Im Volkswagen-Dieselskandal muss sich der frühere Konzernchef Martin Winterkorn vor Gericht verantworten.

Fünf Jahre nach dem Auffliegen der millionenfachen Manipulation von Abgaswerten ließ das Landgericht Braunschweig die Anklage der Staatsanwaltschaft wegen Betrugsverdachts in wichtigen Teilen zu. Wann der Prozess gegen Winterkorn und vier weitere Verantwortliche des Autobauers beginnt, steht allerdings noch nicht fest, wie das Gericht am Mittwoch mitteilte. Als erster großer Strafprozess im Volkswagen-Dieselskandal in Deutschland beginnt Ende September in München das Gerichtsverfahren gegen den früheren Audi-Chef Rupert Stadler.

Bei der Zulassung der Anklage verschärfte die Strafkammer die Vorwürfe der Staatsanwaltschaft teilweise: Statt des von der Staatsanwaltschaft erhobenen Vorwurfs des schweren Betrugs hegen die Richter sogar einen hinreichenden Tatverdacht, dass Winterkorn und weitere Manager dafür gewerbsmäßig zu einer Bande zusammengeschlossen haben. Im äußersten Fall drohen den Angeklagten Gefängnisstrafen von bis zu zehn Jahren. Bei dem von der Staatsanwaltschaft erhobenen Vorwurf der Kfz-Steuerhinterziehung vermuten die Richter einen besonders schweren Fall, weil der Schaden sich auf bis zu 820.000 Euro belaufen könne.

Als von vornherein unbegründet verwarf das Gericht hingegen die Annahme der Staatsanwaltschaft, die Angeklagten hätten sich der Untreue gegenüber dem Volkswagen-Konzern schuldig gemacht. Auch für den Tatverdacht der mittelbaren Falschbeurkundung bestehe kein Anlass, weil die Manipulation der Zulassungsbescheinigungen nicht von diesem Gesetzesparagraphen erfasst sei. Winterkorns Verteidiger begrüßte die "Verschlankung der Vorwürfe" gegen Winterkorn und wies die übrigen Anschuldigungen erneut zurück. Ob den Angeklagten die mutmaßlichen Straftaten nachgewiesen werden können, muss nun in einer voraussichtlich jahrelangen Gerichtsverhandlung geklärt werden. Über mögliche Termine spricht das Gericht nach eigenen Angaben noch mit den Verfahrensbeteiligten.
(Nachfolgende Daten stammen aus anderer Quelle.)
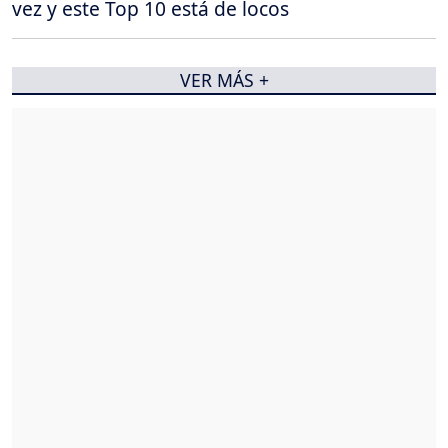
vez y este Top 10 está de locos
VER MÁS +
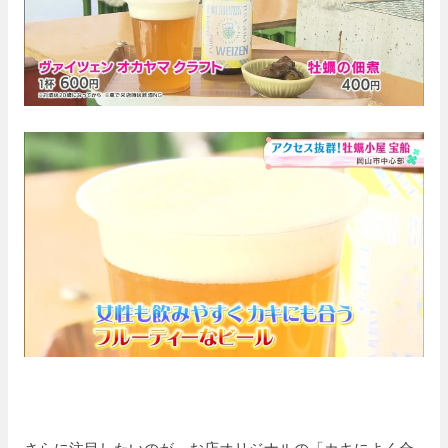
さらに注目したいのが、お店オリジナルの「カキによく合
Volkswagen hatte im September 2015 auf Druck der US-Umweltbehörde EPA zugegeben, millionenfach Diesel-Abgaswerte durch eine Abschalteinrichtung manipuliert zu haben. Diese sorgt dafür, dass Diesel-Autos die Stickoxidgrenzwerte auf dem Prüfstand einhalten, während sie auf der Straße ein Vielfaches dieser giftigen Abgase ausstoßen.

Die Wiedergutmachung des Skandals kostete Volkswagen bislang rund 30 Milliarden Euro, vor allem Strafen und Schadenersatzzahlungen in den USA. Noch ist ein Ende der zahlreichen Prozesse von Kunden und Anlegern weltweit nicht absehbar. Neben der Konzernzentrale in Wolfsburg spielte auch die Tochter Audi in Ingolstadt eine wichtige Rolle. Winterkorn, Stadler und zahlreiche weitere Manager und Ingenieure mussten gehen.

Ein Volkswagen-Sprecher betonte, das Unternehmen habe ein ureigenes Interesse an der juristischen Aufarbeitung der Sache, sei an diesem Prozess aber nicht beteiligt.